Build lists of matched lines - several flavors:

def lines_that_equal(line_to_match, fp):
    return [line for line in fp if line == line_to_match]

def lines_that_contain(string, fp):
    return [line for line in fp if string in line]

def lines_that_start_with(string, fp):
    return [line for line in fp if line.startswith(string)]

def lines_that_end_with(string, fp):
    return [line for line in fp if line.endswith(string)]

Build generator of matched lines (memory efficient):

def generate_lines_that_equal(string, fp):
    for line in fp:
        if line == string:
            yield line

Print all matching lines (find all matches first, then print them):

with open("file.txt", "r") as fp:
    for line in lines_that_equal("my_string", fp):
        print line

Print all matching lines (print them lazily, as we find them)

with open("file.txt", "r") as fp:
    for line in generate_lines_that_equal("my_string", fp):
        print line

Generators (produced by yield) are your friends, especially with large files that don't fit into memory.

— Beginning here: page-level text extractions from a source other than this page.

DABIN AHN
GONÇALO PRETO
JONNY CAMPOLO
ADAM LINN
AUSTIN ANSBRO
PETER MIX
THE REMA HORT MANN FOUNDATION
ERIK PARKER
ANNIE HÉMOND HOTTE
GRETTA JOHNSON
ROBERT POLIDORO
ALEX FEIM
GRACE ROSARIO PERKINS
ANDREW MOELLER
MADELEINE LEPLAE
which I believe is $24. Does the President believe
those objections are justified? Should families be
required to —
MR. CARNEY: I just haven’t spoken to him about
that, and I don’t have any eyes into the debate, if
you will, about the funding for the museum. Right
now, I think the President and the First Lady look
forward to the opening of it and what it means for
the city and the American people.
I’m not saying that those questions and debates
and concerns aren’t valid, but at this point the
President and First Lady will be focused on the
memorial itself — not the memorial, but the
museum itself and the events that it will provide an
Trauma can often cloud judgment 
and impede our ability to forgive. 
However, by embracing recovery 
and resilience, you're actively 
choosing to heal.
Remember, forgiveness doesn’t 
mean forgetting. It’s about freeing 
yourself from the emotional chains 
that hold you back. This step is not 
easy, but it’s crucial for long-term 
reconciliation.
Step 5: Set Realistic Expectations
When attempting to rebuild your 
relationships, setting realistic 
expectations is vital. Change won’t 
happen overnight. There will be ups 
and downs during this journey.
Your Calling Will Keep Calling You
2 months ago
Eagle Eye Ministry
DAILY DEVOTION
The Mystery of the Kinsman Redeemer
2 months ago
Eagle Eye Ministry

you should use regular expressions to find all you need:

import re
p = re.compile(r'(\d+)')  # a pattern for a number

for line in file :
    if num in p.findall(line) :
        print line

regular expression will return you all numbers in a line as a list, for example:

>>> re.compile(r'(\d+)').findall('123kh234hi56h9234hj29kjh290')
['123', '234', '56', '9234', '29', '290']

so you don't match '200' or '220' for '20'.

It's very easy:

numb = raw_input('Input Line: ')
fiIn = open('file.txt').readlines()
for lines in fiIn:
   if numb == lines[0]:
      print lines

The check has to be like this:

if num == line.split()[0]:

If file.txt has a layout like this:

1 foo
20 bar
30 20

We split up "1 foo" into ['1', 'foo'] and just use the first item, which is the number.

num = raw_input ("Type Number : ")
search = open("file.txt","r")
for line in search.readlines():
    for digit in num:
        # Check if any of the digits provided by the user are in the line.
        if digit in line:
            print line
            continue